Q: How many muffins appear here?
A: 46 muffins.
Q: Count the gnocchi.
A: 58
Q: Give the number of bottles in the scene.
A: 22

---

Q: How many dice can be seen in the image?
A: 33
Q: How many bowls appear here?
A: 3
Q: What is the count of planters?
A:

...

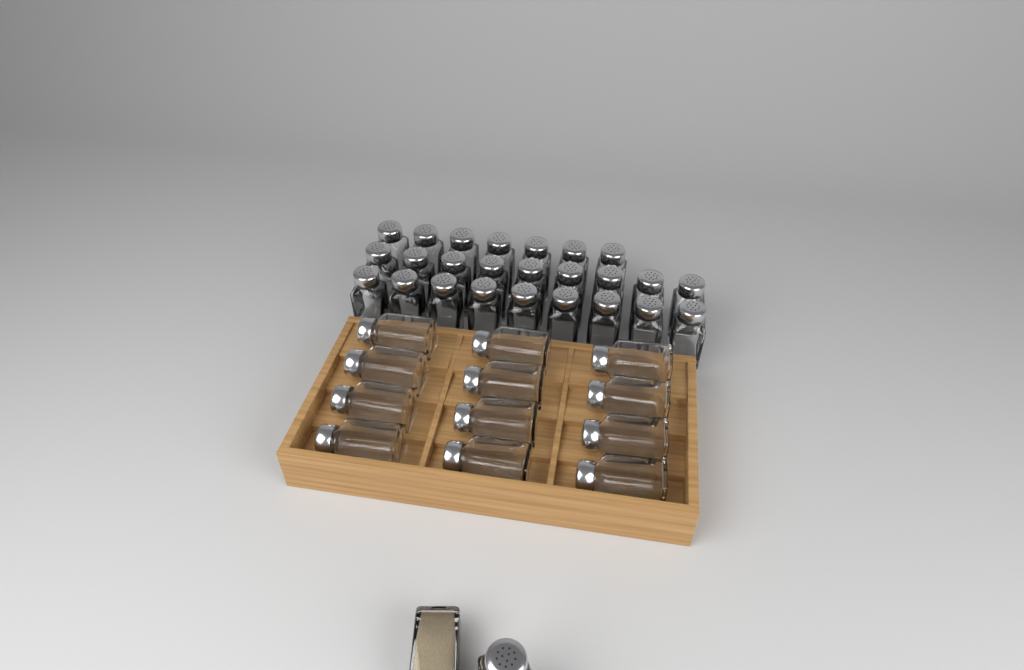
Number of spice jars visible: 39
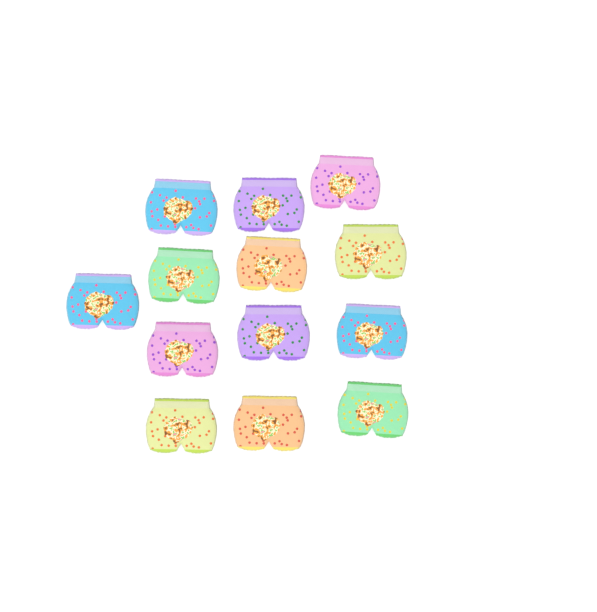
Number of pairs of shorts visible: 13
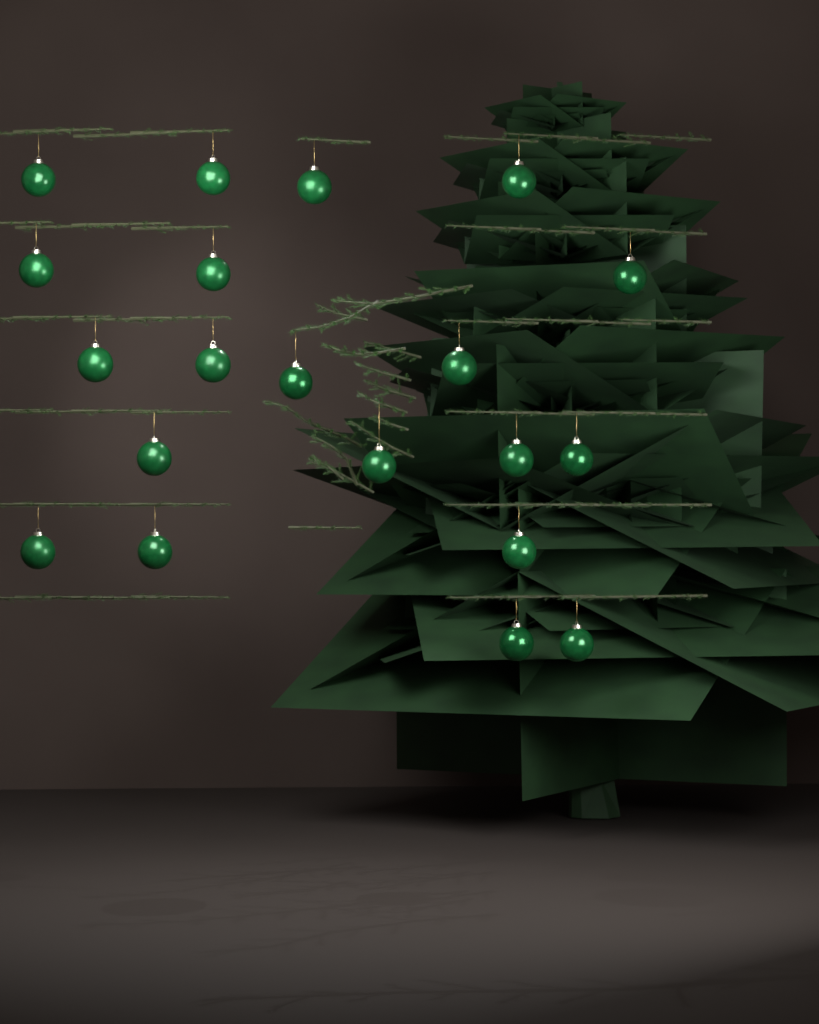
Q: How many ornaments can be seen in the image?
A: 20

**Do this:** Gather every line of the records above that contains the string "image", treating uppercase and lowercase as distinct.

**The output:**
Q: How many dice can be seen in the image?
Q: How many ornaments can be seen in the image?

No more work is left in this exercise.